M. Walker avait déjà 10 guitares accrochées aux murs de la maison du couple dans une banlieue de Baton Rouge. Il joue également du piano – ils en possèdent deux – et un kit de batterie est installé dans la salle à manger. Le soir où le couple s’est rencontré, Ralph a chanté à sa future épouse depuis la scène d’un bar où il jouait.

Les médecins ont arrêté les sédatifs de M. Walker au début du mois d’août, mais il n’a pratiquement pas réagi pendant environ deux semaines, a déclaré Mme Walker. Elle l’a vu pour la première fois ouvrir les yeux le 17 août. Il a dit peu de choses pendant des jours. Les médecins ont laissé deux membres de la famille visiter, dans l’espoir de réveiller M. Walker.

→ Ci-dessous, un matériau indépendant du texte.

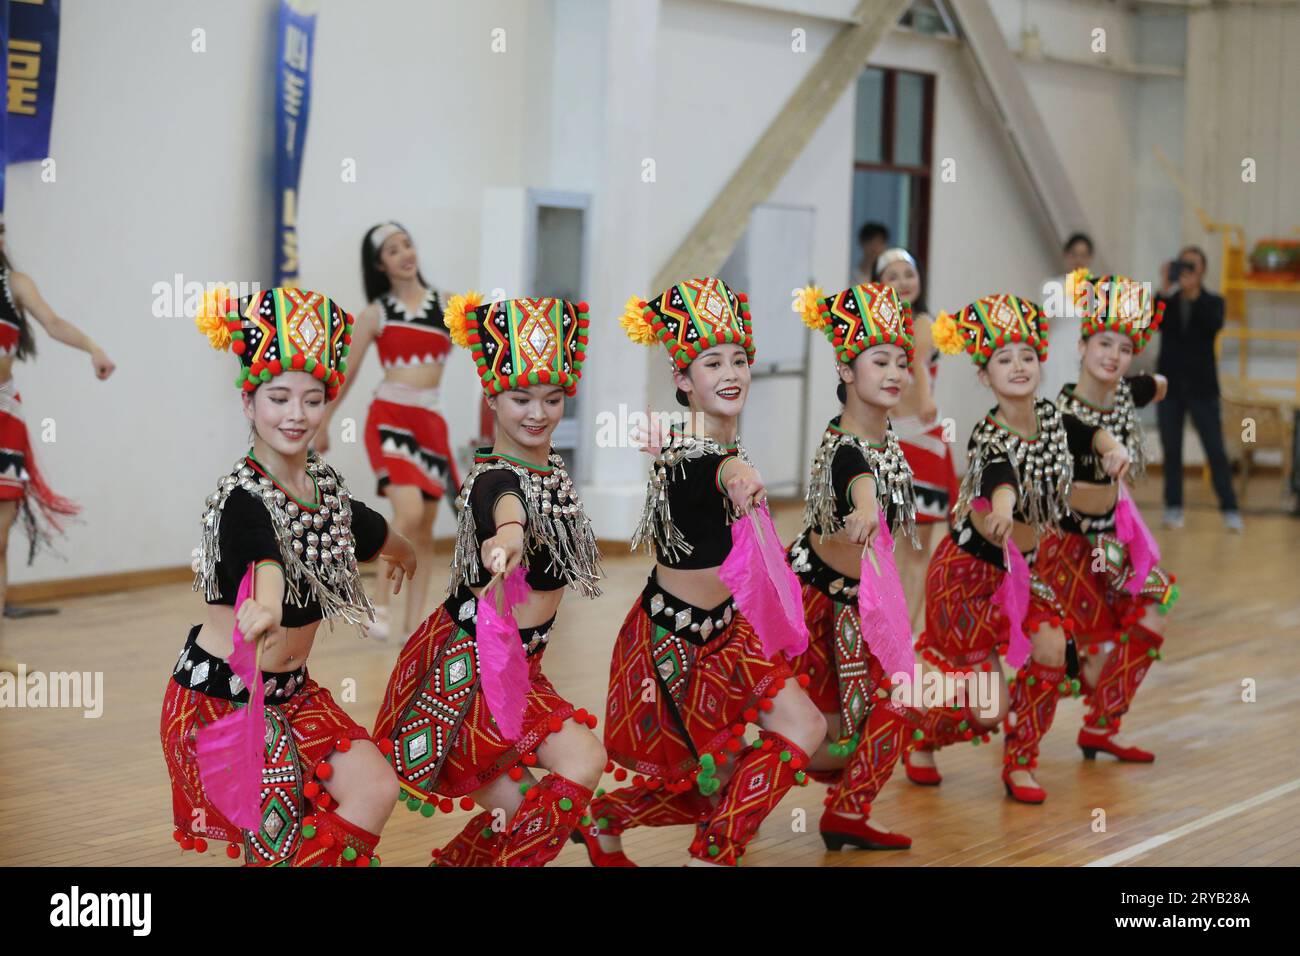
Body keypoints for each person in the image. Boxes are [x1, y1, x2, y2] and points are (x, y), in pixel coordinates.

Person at [163, 287, 416, 866]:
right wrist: (267, 604)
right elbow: (263, 558)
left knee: (375, 787)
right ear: (248, 402)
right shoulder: (241, 499)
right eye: (278, 398)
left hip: (293, 694)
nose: (296, 414)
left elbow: (363, 525)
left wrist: (401, 549)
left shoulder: (321, 487)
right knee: (274, 841)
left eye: (312, 399)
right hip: (225, 700)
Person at [582, 277, 825, 867]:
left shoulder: (714, 442)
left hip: (728, 632)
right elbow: (720, 470)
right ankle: (615, 821)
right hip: (675, 642)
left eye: (739, 360)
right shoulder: (693, 452)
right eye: (712, 362)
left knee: (802, 728)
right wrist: (741, 479)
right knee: (709, 782)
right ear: (684, 379)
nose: (731, 372)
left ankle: (704, 849)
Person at [372, 292, 606, 867]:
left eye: (552, 399)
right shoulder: (493, 479)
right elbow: (508, 509)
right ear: (492, 396)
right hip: (468, 673)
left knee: (549, 790)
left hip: (518, 667)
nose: (537, 412)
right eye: (520, 398)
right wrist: (508, 536)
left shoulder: (550, 470)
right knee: (558, 783)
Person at [916, 294, 1125, 803]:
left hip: (1021, 572)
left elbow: (1084, 431)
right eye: (1004, 359)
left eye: (1026, 356)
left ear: (1040, 363)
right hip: (967, 577)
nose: (1018, 366)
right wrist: (1004, 508)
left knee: (1052, 648)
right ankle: (920, 735)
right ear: (984, 375)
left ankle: (1021, 761)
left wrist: (1110, 447)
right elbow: (1000, 476)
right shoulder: (988, 436)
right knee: (988, 708)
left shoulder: (1050, 418)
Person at [786, 281, 921, 850]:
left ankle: (848, 810)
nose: (894, 373)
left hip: (858, 603)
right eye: (879, 361)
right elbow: (856, 479)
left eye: (901, 362)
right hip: (815, 605)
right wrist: (865, 509)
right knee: (790, 732)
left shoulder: (884, 438)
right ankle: (715, 818)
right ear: (845, 369)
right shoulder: (847, 447)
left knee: (895, 704)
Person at [1038, 272, 1176, 763]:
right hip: (1067, 546)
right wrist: (1111, 445)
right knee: (1075, 663)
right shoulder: (1060, 413)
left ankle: (1101, 725)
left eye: (1124, 348)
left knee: (1154, 613)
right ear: (1081, 346)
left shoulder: (1122, 393)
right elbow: (1085, 435)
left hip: (1112, 540)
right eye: (1103, 344)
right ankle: (1018, 724)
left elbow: (1157, 385)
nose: (1113, 355)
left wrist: (1154, 382)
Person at [318, 222, 460, 640]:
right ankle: (379, 605)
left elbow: (489, 346)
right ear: (379, 264)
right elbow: (346, 372)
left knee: (426, 526)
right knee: (409, 511)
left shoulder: (450, 306)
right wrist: (323, 420)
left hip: (431, 423)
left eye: (407, 244)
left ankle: (413, 627)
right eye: (393, 250)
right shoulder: (375, 314)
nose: (405, 254)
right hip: (390, 417)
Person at [0, 224, 115, 674]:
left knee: (0, 540)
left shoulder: (14, 284)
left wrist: (92, 347)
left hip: (5, 416)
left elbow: (52, 323)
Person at [872, 248, 957, 636]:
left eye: (909, 273)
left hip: (923, 442)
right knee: (886, 543)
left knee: (917, 545)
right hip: (886, 441)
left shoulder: (922, 322)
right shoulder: (874, 329)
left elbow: (918, 364)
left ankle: (902, 637)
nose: (903, 282)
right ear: (878, 285)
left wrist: (924, 400)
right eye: (892, 276)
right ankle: (885, 628)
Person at [1154, 246, 1241, 531]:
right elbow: (1151, 321)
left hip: (1203, 388)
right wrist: (1164, 287)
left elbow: (1213, 324)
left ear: (1203, 269)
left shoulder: (1213, 302)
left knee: (1215, 450)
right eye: (1183, 264)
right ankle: (1173, 507)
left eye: (1193, 265)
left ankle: (1230, 508)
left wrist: (1192, 293)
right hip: (1170, 388)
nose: (1187, 270)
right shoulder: (1167, 301)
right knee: (1172, 450)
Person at [1040, 232, 1095, 400]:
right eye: (1074, 254)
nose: (1079, 260)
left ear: (1090, 258)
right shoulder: (1053, 286)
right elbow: (1043, 323)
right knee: (1053, 396)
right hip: (1057, 352)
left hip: (1086, 353)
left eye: (1083, 255)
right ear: (1066, 255)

Sa fille est arrivée un jour avec un clavier. Mme Walker a regardé sur un iPad dans le parking de l’hôpital. «Ses doigts ont rampé sur le clavier et il les a mis sur les touches», dit-elle. Puis il a commencé à jouer et elle a chanté avec elle.

«Vous pouviez juste voir la lumière s’allumer», a déclaré Mme Walker.

M. Walker est depuis rentré chez lui. Il continue de travailler avec des physiothérapeutes pour reconstruire les muscles pour marcher et retrouver suffisamment de force dans son poignet pour jouer de sa nouvelle guitare.